Oakland County Sheriff Mike Bouchard voiced his "100 percent" support for the terrorism charges that the teen shooter is facing.
“If you weren't hit by a bullet, it doesn't mean you weren't terrorized that day and won't have nightmares about (it) the rest of your life — whether you're a parent, a teacher or a student in that class,” he said.
Prosecutor McDonald appears to share the sentiment.

"There is no playbook about how to prosecute a school shooting and candidly, I wish I'd never even had – it didn't occur so I wouldn't have to consider it, but when we sat down, I wanted to make sure all of the victims were represented in the charges that we filed against this individual," McDonald told CNN. "If that's not terrorism, I don't know what is."

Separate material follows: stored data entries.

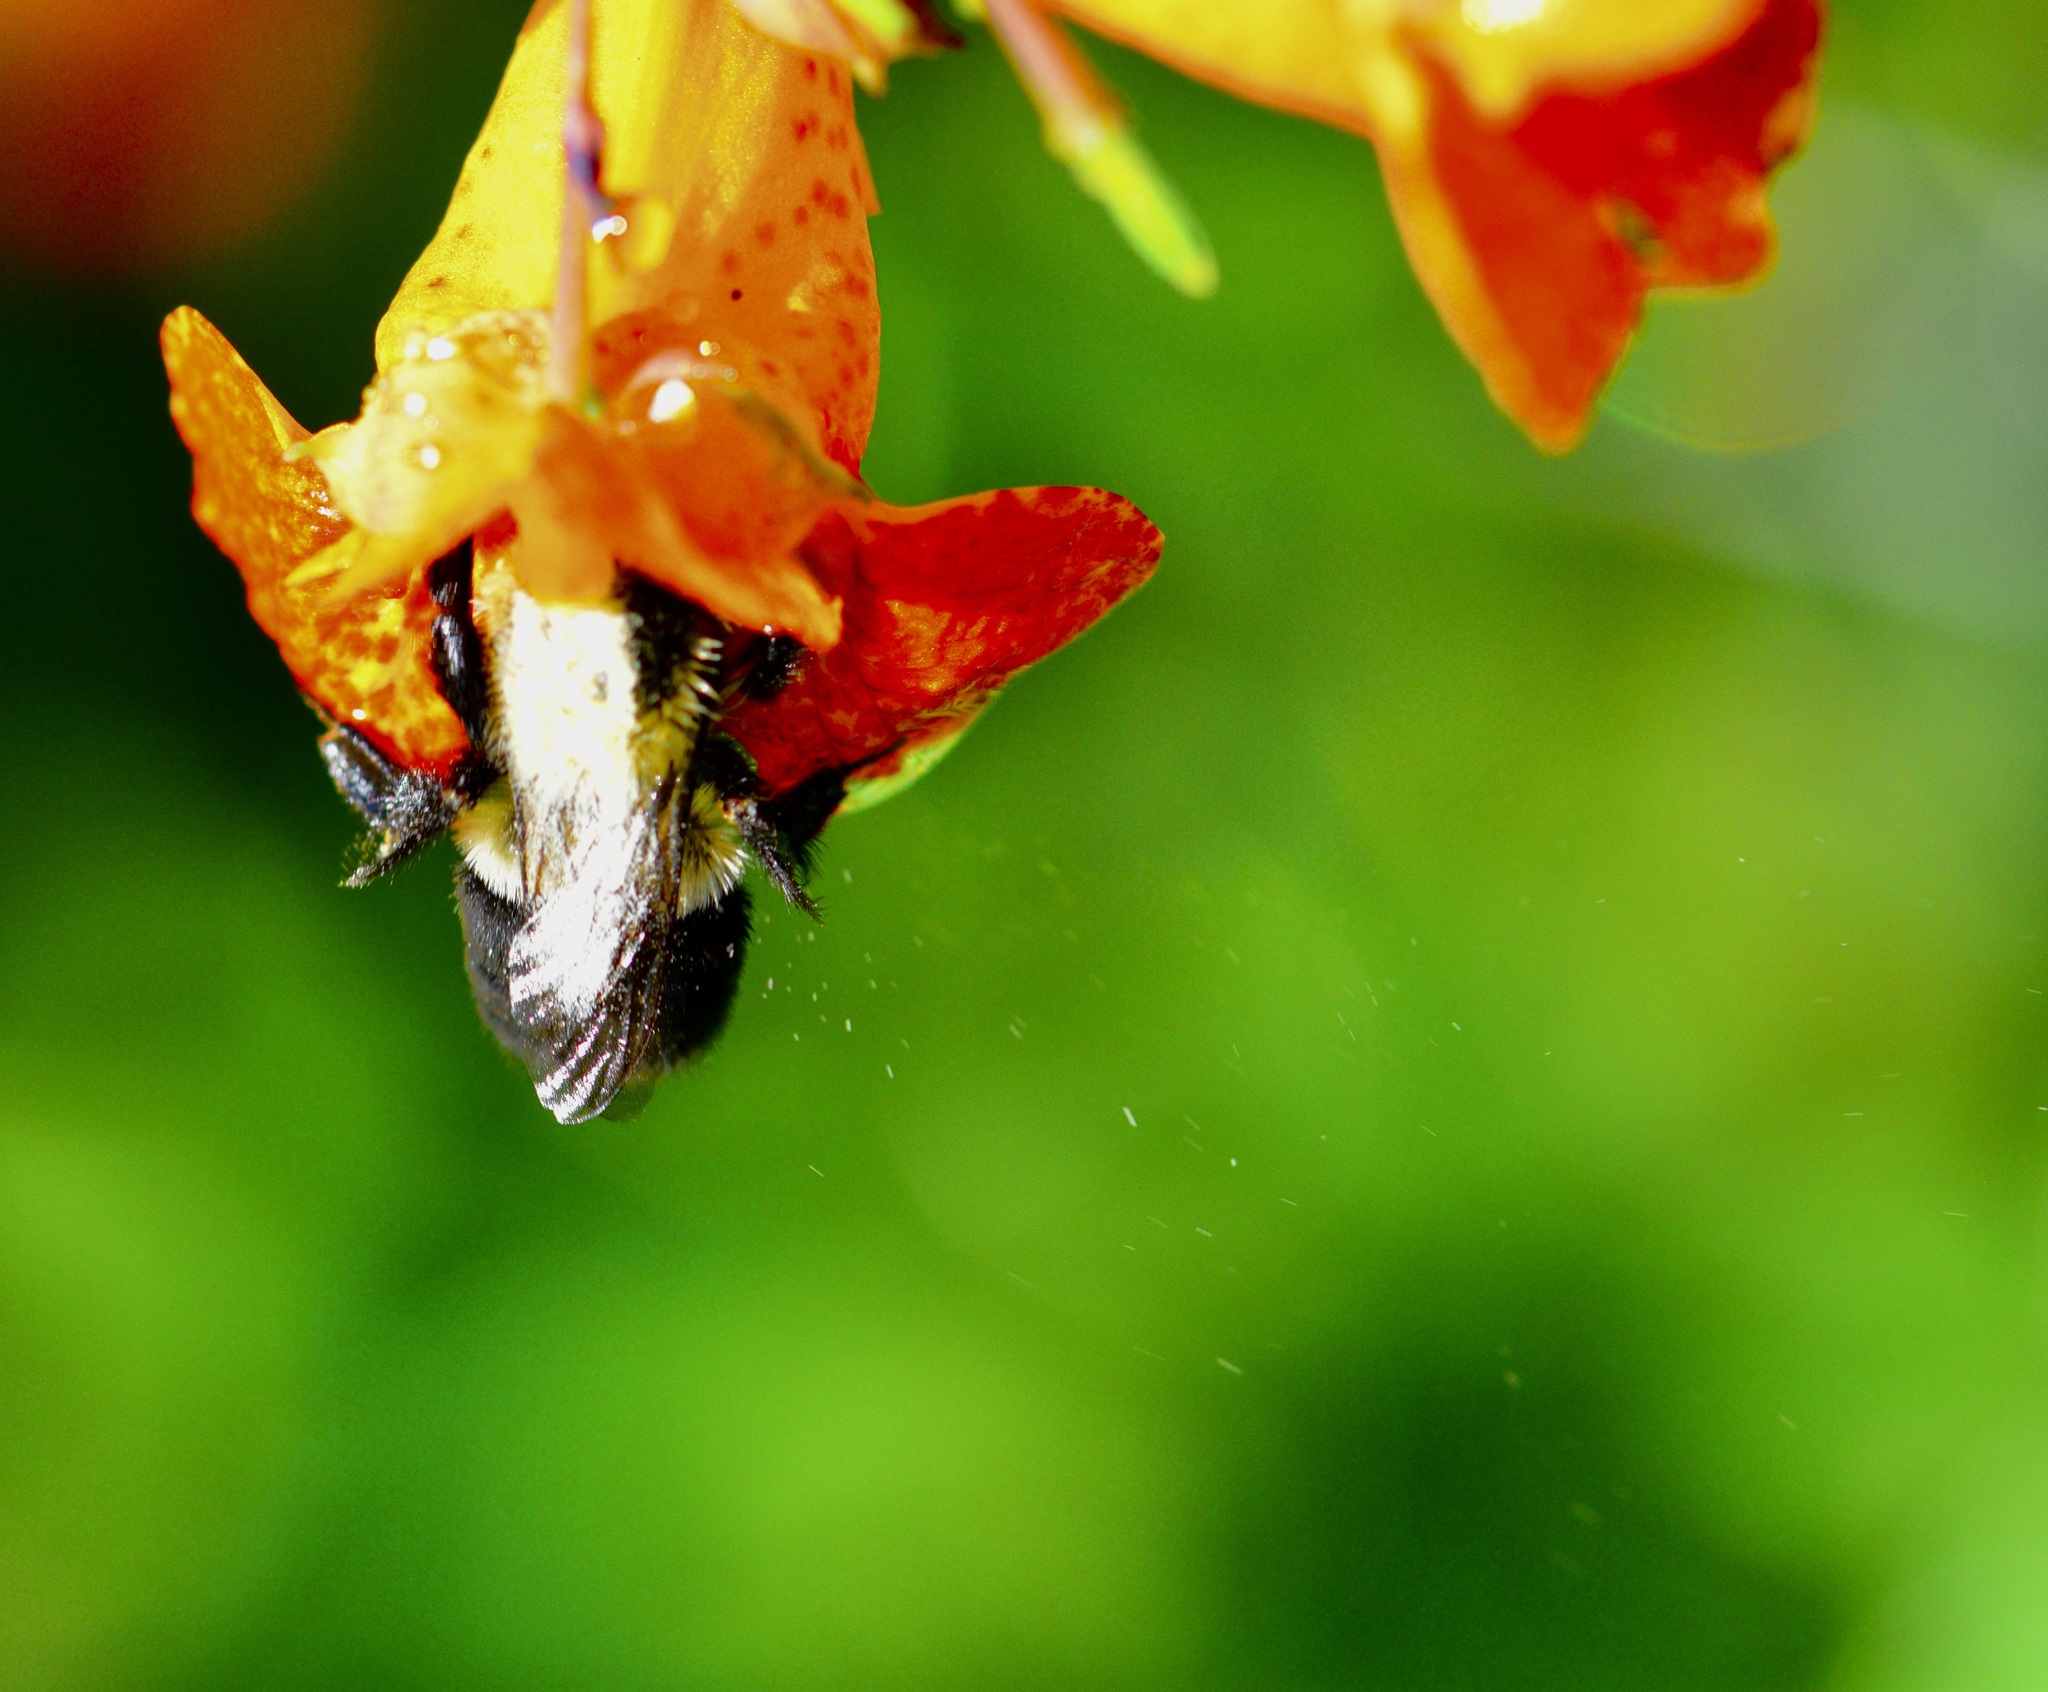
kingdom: Animalia
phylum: Arthropoda
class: Insecta
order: Hymenoptera
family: Apidae
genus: Bombus
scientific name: Bombus impatiens
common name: Common eastern bumble bee
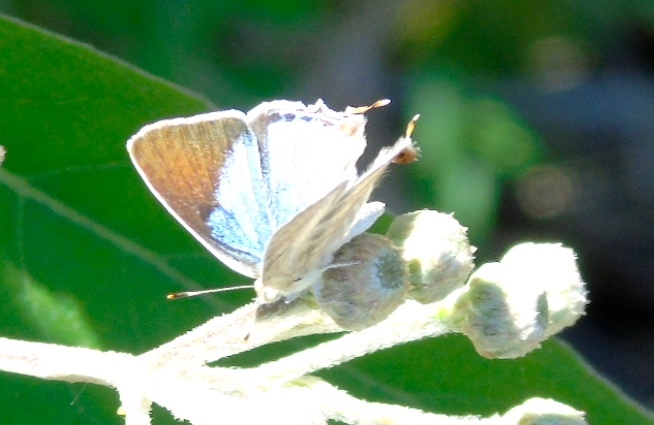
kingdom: Animalia
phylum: Arthropoda
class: Insecta
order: Lepidoptera
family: Lycaenidae
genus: Dolymorpha
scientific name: Dolymorpha jada
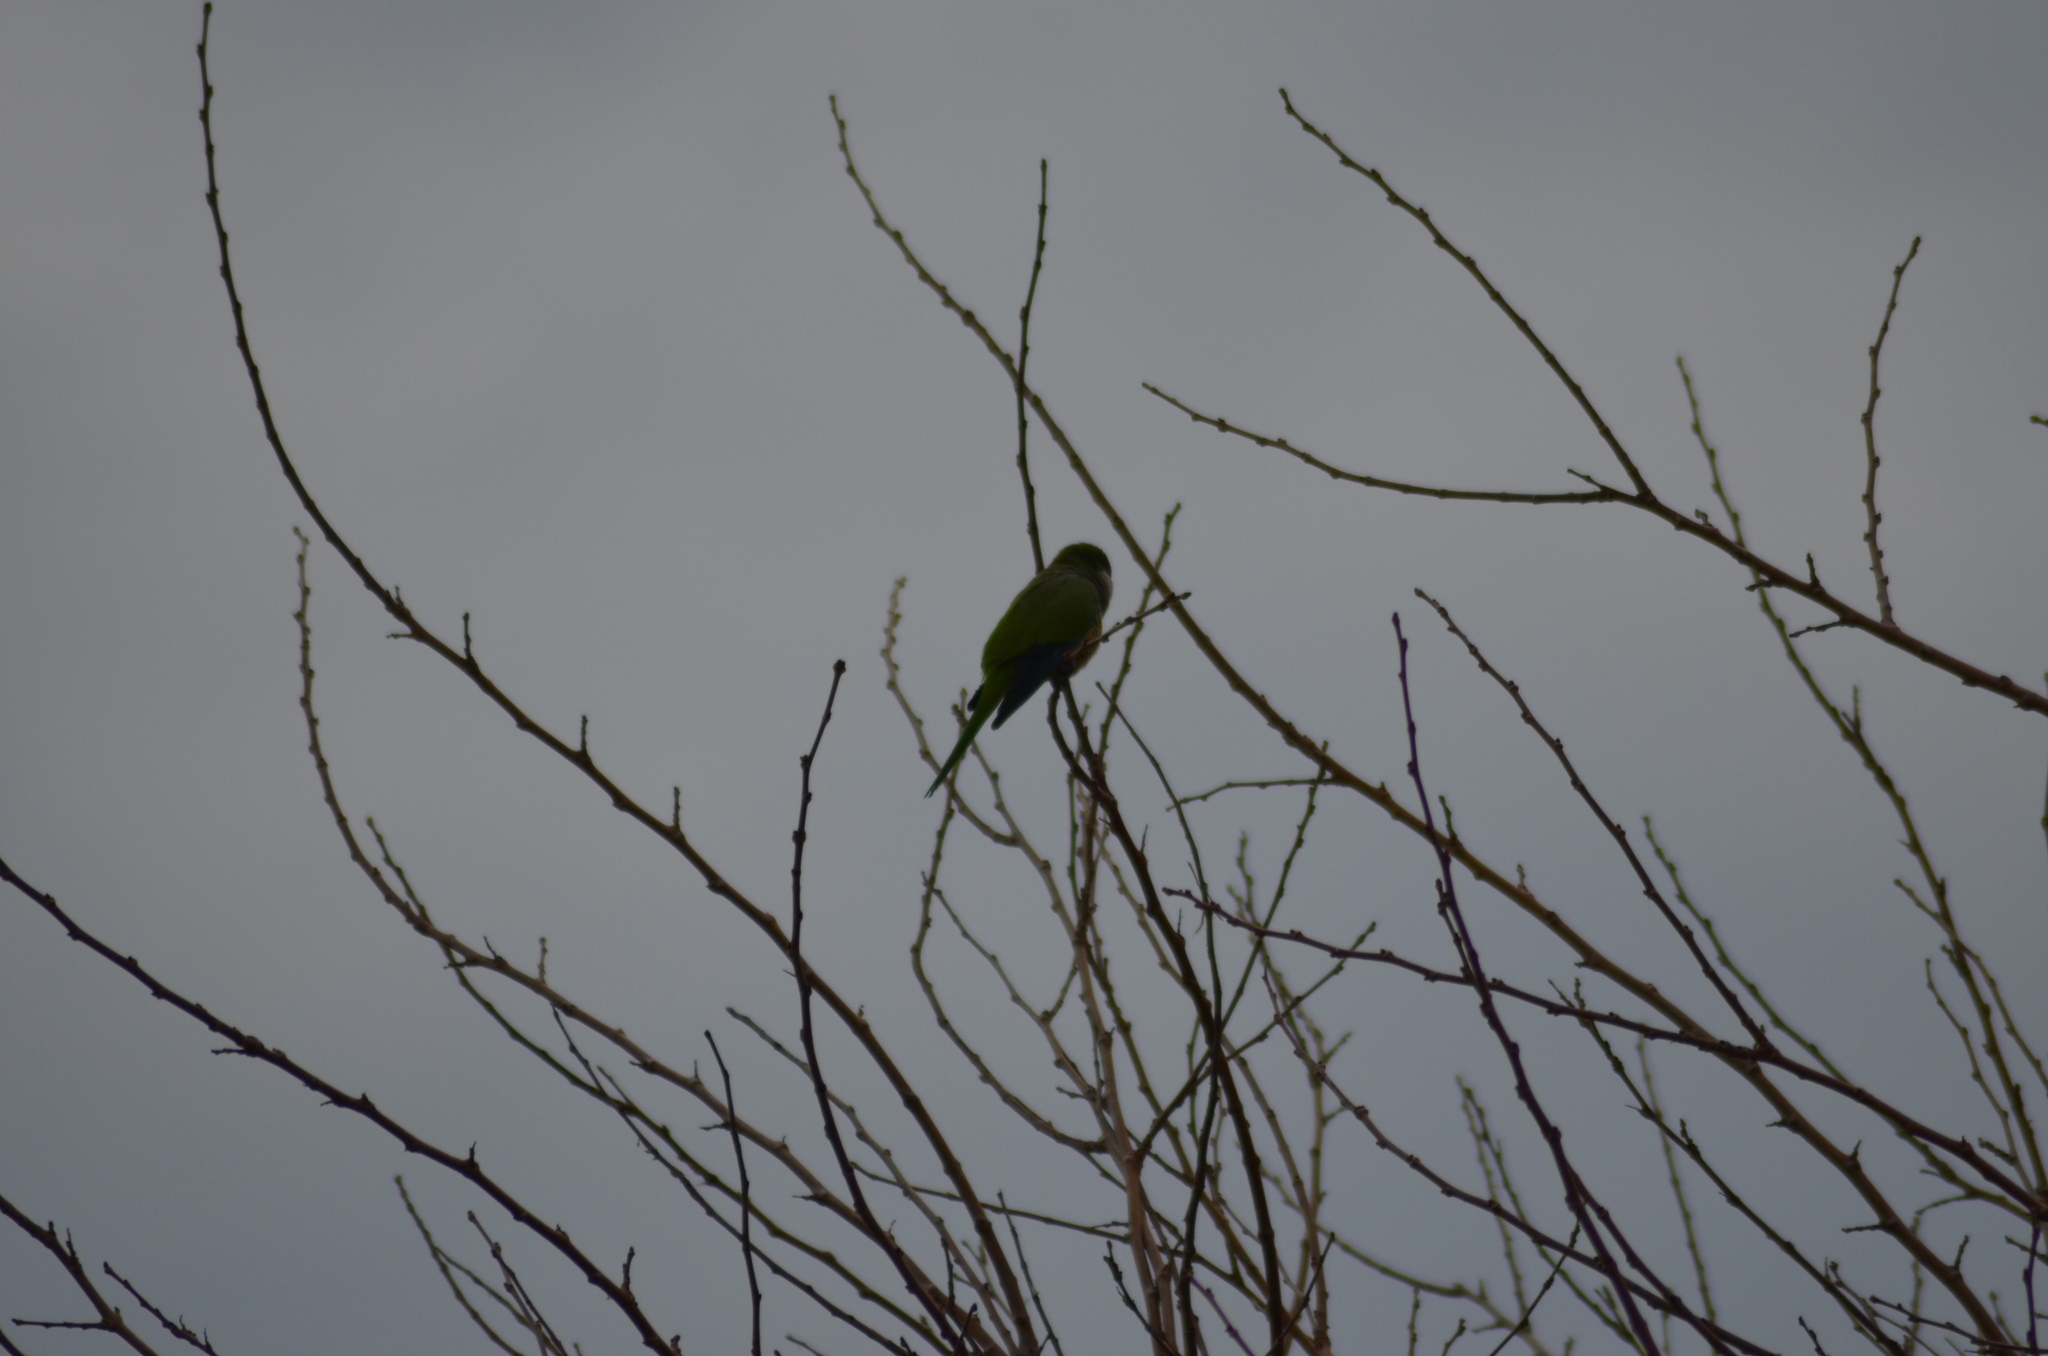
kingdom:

The 15-year-old may not be the only one to be held accountable, as reports the prosecutors are mulling charging his parents. Aside from the suggestion that the teenager used a handgun that had been bought by his father, reports emerged saying that James and Jennifer Crumbley, the shooter's parents, had a meeting with the school administration just hours before the fatal shooting.
The reported meeting appeared to have been related to the teen's behaviour in the classroom, and it is now a part of the investigation.